Site of light-independent reaction
Contains enzymes, sugars and amyloplasts.
Chloroplasts
Site of photosynthesis.
Flattened biconvex discs, surrounded by envelope made of two membranes.
Envelope encloses membrane system of thylakoids, which form stacks of grana.
These provide large surface area for chlorophyll for the light-dependent reactions of photosynthesis.
Membrane system is surrounded by the stroma
Tissue
Aggregations of similar cells that perform a specific physiological function
Organ
Structure consisting of different tissues, which has a specific physiological function
System
Several organs combined
How are palisade mesophyll cells adapted for photosynthesis?
Possess numerous chloroplasts.
Have relatively thin cell walls.
Are cylindrical.
There are with few air spaces in between.
What is an advantage of having thin cell walls in plant cells?
Allow carbon dioxide to diffuse in at a faster rate.
What is an advantage of palisade mesophyll cells being cylindrical?
Have a relatively large surface area increasing the rate of gaseous diffusion.
What is an advantage of palisade mesophyll cells having few air spaces between one another?
Allows maximum light absorption.
Epithelial tissues
Line inside/outside or organs and have a range of functions.
Can be categorized into 3 types: squamous, cuboidal and columnar.
Columnar tissues
Found in small intestine and proximal convoluted tubule of the kidney. Cylindrical in shape and specifically adapted for absorption of small molecules, mainly by active processes. Have microvilli+mitochondria.
Process of cloning plants in vitro
A few cells are taken from the plant and are placed in a suitable nutrient medium. Growth factors e.g. IAA are applied to stimulate the totipotent cells to differentiate into shoots and roots.
Other than rapid production of a multiple clones of a particular plant, what else is cloning plants in vitro used for?
- Produce clones of plants w/ desirable traits .
- To quickly produce mature plants.
- Regeneration of plants from GM cells
Difference between totipotent and pluripotent stem cells?

• **EXERCISE**
Transcribe the biology notes word for word, starting at "Membrane system is" and stopping after "spaces in between.".

Data entries:

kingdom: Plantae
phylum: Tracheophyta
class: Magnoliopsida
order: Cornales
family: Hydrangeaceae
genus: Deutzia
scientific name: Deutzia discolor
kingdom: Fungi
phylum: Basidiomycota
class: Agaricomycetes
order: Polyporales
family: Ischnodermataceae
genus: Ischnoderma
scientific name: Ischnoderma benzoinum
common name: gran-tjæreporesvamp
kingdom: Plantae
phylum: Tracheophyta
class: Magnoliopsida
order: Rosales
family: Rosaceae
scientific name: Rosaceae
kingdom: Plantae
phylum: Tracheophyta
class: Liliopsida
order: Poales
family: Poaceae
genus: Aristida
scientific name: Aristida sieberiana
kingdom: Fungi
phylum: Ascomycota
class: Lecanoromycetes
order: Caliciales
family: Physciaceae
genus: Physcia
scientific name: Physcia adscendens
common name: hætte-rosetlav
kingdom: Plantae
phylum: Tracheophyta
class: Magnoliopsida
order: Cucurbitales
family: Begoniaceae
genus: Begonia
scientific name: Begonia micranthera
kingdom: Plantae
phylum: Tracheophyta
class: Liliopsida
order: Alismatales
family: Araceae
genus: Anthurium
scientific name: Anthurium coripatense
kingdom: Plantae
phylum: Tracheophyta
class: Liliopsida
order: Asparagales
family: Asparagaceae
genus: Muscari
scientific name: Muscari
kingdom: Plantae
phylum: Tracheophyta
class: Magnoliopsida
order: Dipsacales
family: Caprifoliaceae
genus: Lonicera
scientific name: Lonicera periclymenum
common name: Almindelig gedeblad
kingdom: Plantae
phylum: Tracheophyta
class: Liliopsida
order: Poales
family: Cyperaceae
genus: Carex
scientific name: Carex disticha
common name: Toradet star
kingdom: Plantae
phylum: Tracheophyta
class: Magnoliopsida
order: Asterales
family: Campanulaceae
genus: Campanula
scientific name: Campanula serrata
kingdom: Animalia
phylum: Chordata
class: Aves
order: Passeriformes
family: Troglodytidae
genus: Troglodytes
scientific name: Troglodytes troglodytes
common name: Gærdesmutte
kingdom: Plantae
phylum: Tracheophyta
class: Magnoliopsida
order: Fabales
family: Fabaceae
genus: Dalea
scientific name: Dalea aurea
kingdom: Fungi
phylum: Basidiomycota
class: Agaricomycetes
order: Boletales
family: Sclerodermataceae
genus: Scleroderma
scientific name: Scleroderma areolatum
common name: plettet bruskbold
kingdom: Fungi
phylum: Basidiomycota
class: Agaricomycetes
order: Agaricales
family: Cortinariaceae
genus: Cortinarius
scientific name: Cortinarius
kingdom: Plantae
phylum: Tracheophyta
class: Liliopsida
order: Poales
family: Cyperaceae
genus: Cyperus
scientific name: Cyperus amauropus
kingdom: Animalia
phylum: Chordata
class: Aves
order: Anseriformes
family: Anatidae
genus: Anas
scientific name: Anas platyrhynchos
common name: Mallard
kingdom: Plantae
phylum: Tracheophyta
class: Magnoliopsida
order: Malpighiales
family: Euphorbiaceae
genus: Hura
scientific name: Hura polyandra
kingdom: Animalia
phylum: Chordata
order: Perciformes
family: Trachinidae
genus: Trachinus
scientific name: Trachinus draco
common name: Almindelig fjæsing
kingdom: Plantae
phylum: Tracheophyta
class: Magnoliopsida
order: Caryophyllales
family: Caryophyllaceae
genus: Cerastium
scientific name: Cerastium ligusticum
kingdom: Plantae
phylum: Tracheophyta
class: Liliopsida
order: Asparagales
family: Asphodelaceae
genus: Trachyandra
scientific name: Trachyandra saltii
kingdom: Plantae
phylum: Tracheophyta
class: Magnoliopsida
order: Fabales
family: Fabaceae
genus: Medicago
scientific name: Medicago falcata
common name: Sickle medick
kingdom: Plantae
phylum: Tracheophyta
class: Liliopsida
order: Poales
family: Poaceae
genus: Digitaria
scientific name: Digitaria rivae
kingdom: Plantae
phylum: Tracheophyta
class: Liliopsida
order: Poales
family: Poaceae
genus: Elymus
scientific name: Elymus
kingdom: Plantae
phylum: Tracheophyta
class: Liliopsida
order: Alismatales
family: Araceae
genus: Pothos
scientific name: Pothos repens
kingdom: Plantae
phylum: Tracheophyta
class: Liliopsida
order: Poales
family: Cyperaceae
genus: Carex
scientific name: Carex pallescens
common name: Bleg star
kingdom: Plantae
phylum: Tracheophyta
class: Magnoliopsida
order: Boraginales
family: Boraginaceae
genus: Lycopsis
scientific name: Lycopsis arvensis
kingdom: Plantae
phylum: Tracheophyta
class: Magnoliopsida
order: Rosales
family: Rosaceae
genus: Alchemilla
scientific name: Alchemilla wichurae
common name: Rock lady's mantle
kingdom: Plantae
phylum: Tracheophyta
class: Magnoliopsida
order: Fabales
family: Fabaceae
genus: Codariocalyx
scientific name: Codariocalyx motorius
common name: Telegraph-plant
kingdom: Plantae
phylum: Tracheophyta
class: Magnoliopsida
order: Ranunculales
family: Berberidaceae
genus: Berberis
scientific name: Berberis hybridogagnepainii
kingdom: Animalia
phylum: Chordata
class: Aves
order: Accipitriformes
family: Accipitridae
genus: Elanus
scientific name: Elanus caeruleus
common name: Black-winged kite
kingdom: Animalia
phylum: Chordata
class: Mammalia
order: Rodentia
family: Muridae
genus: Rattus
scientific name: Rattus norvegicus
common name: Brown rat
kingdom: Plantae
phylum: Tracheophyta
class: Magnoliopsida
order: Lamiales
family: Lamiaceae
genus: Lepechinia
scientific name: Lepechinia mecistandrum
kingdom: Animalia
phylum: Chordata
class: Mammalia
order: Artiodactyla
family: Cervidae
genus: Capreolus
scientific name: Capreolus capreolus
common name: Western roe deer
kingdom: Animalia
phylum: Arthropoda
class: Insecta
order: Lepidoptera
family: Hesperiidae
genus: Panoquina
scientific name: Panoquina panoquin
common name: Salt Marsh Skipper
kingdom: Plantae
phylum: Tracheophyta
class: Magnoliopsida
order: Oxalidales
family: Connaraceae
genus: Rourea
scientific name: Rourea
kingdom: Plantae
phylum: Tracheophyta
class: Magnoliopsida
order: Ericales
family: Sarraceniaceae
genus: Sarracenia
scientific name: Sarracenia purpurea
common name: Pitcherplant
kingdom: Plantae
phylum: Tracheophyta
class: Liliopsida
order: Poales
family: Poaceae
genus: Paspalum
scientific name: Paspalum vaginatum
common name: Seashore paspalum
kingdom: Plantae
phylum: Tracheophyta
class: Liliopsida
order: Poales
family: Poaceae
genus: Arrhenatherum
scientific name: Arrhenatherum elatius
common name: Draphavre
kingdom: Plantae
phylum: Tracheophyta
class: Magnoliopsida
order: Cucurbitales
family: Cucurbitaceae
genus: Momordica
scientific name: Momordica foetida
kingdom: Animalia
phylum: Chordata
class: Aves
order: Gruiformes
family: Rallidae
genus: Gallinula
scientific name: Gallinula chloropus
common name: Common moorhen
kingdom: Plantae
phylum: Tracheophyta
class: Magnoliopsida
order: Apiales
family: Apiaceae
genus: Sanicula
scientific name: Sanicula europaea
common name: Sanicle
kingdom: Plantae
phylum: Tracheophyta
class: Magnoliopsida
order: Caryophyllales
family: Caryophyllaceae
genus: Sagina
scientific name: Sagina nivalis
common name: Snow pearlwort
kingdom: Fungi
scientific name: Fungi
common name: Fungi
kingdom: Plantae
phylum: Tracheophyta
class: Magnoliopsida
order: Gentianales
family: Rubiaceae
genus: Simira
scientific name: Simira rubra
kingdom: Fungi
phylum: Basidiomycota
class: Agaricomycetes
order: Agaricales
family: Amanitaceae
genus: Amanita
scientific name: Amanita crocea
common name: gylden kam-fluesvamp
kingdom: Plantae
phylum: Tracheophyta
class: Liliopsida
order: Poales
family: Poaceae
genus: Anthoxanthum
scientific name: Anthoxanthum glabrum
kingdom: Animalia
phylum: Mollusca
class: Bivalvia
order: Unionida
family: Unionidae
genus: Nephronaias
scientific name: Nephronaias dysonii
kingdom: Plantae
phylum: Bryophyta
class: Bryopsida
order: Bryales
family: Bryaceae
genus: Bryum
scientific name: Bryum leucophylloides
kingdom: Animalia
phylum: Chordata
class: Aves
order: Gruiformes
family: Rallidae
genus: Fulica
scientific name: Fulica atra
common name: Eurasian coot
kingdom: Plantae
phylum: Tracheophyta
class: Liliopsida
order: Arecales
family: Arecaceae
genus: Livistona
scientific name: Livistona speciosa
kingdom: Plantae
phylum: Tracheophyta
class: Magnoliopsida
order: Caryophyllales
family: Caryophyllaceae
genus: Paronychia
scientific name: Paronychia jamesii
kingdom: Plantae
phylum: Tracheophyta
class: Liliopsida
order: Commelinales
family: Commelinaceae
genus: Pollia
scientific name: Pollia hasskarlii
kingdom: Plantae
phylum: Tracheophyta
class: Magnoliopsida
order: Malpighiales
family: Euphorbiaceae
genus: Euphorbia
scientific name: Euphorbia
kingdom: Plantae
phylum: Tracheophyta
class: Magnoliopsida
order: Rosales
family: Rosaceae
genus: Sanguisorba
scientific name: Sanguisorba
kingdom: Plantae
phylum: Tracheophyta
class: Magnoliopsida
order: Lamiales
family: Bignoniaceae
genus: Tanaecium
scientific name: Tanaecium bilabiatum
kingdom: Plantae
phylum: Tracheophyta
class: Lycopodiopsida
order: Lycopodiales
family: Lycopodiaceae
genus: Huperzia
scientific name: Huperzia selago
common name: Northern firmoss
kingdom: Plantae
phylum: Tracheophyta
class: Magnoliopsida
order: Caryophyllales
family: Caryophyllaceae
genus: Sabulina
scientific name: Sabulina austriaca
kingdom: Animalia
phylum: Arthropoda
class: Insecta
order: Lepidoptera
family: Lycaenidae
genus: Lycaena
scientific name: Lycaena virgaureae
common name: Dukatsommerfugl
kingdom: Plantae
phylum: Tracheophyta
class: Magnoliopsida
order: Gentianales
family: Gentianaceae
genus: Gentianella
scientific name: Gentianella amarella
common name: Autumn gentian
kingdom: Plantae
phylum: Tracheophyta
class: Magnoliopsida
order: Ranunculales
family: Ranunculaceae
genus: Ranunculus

• **RESPONSE TO THE EXERCISE**
Membrane system is surrounded by the stroma
Tissue
Aggregations of similar cells that perform a specific physiological function
Organ
Structure consisting of different tissues, which has a specific physiological function
System
Several organs combined
How are palisade mesophyll cells adapted for photosynthesis?
Possess numerous chloroplasts.
Have relatively thin cell walls.
Are cylindrical.
There are with few air spaces in between.